Autonomy or interdependence of language and non-verbal cognition: the language and thought debate from the perspective of global aphasia
Speaker: Rosemary Varley, University College London
Rosemary Varley is Professor of Acquired Language Disorders in the Division of Psychology & Language Sciences at University College London. Previous posts have included work in the NHS, and appointments at the Universities of Hong Kong and Sheffield. Her research is funded by The Stroke Association, The Alzheimer’s Society, and UK Research Councils (ESRC and AHRC). Most of her work is directed to the investigation of post-stroke language impairment, but she has also explored language disruptions in the dementias and schizophrenia. Major research themes are exploration of grammatical processing and speech control impairments (apraxia) from the perspective of usage-based approaches to language, as well as their application in other domains of psycholinguistics, such as bilingualism.
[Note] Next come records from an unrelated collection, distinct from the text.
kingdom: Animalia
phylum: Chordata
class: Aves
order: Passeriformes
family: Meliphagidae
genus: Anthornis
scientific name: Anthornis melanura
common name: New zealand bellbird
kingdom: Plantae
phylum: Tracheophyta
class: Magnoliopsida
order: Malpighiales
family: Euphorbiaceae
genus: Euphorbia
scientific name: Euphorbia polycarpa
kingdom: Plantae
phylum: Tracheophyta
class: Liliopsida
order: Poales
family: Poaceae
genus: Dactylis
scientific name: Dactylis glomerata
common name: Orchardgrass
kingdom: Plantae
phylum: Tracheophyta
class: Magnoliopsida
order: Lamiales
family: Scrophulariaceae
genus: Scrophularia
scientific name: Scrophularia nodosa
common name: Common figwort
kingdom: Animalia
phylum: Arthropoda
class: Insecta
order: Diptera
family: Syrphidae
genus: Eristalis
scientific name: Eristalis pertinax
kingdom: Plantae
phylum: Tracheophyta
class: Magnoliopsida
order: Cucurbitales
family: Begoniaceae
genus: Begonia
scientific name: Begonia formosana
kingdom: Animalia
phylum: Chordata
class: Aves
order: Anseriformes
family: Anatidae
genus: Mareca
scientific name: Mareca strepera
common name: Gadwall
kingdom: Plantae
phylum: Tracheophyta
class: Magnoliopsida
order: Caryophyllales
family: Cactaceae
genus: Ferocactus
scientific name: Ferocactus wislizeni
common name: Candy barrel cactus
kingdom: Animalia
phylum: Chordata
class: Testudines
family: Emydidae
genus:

This work has informed interventions for post-stroke speech and language disorders, with a focus on intensive behavioural therapy in combination with non-invasive brain stimulation. A second core theme – and the topic of this talk – is exploration of residual reasoning ability in individuals with severe aphasia. This evidence informs debates as to the autonomy or, alternatively, the interconnectedness of language with other cognitive mechanisms in the mature/adult cognitive architecture.